The secret, low-tech ingredient that mobile money needs to clinch customer satisfaction

“Increased governmental regulation, low interest rates, and an increasingly competitive marketplace have placed enormous pressure on banks to raise revenue from their existing customer base, while reducing the cost to serve their customers. Furthermore, the evolution of digital banking channels and the emergence of new customer segments, i.e., millennials, has impacted traditional methods of servicing customers and building relationships.”

Those were the summary findings of the J.D. Power 2016 U.S. Retail Banking Satisfaction Study. This study, the 11th of its kind, measured customer satisfaction around six aspects of consumer banking: account information; channel activities; facility; fees; problem resolution; and product offerings. “Channel activities” included ratings of six separate channels for customer interaction: ATMs; branch offices; call centers; IVR; mobile apps; and banks’ websites.

A striking new finding in this study was that mobile banking appears to have had a direct impact on overall satisfaction. Overall satisfaction ratings were 27 points higher on average for customers who use mobile banking than among those who do not. The gap was even wider for those customer who were highly satisfied with their mobile experience.

Despite the evolution and growth of mobile banking and payments, the demand for cash has remained study, and even has grown. Cash remains the most commonly used method of payment around the world, and 85% of Americans report that their use of cash has not dropped in recent years (according to a 2016 Mercator Advisory Group report.)

These findings are not as squarely at odds as they first seem. Customers are demanding more flexibility and convenience from their bank, and high mobile adoption means they are willing to process transactions through their devices, if the app is intuitive and secure. But many transactions still involve a physical transfer of goods for cash. This means that customers are looking for ways in which their banking apps can be extended to safely access ATMs for withdrawals.

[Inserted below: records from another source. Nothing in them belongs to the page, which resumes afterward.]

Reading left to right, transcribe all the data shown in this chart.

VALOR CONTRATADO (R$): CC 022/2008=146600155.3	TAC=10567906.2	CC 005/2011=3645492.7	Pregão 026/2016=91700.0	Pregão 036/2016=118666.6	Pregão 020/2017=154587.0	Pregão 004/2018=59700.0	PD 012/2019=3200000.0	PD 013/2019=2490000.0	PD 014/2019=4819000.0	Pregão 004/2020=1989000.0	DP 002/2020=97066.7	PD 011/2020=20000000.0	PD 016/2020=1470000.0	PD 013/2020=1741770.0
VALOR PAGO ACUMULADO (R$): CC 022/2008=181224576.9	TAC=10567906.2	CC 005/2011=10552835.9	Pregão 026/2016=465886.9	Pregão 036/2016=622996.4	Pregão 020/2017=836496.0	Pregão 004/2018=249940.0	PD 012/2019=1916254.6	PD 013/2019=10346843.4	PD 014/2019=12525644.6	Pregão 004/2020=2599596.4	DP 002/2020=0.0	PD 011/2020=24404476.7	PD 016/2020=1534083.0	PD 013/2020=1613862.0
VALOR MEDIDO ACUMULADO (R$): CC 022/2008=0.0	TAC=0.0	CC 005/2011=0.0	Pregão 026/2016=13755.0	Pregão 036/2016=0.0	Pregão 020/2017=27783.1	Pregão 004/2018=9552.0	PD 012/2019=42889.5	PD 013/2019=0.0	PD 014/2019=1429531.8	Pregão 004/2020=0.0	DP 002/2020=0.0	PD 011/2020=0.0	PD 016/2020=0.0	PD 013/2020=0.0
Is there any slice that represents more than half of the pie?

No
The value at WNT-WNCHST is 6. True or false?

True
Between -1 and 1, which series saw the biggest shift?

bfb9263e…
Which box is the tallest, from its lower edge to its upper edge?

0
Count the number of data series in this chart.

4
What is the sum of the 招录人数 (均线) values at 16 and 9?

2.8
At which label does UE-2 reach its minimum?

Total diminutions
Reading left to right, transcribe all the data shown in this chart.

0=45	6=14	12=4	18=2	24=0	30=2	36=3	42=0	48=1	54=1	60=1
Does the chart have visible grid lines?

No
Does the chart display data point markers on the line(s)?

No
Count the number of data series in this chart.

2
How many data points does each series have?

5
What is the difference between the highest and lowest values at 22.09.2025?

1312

So ATMs are not going to leave the banking landscape anytime soon. While many pundits are predicting that mobile will “disrupt” or “eclipse” ATM use, the data tell a different story. A 2014 study from Visa found that more than half of respondents (57%) claimed that ATM convenience was their primary reason for choosing a financial institution. For the remaining 43%, many said it was the close second.

The more likely scenario, then, is that mobile offerings and ATMs will merge in the future to create a part-digital, part-physical integrated network. Until that happens, there is a looming market opportunity to collect more fees and drive customer satisfaction even higher.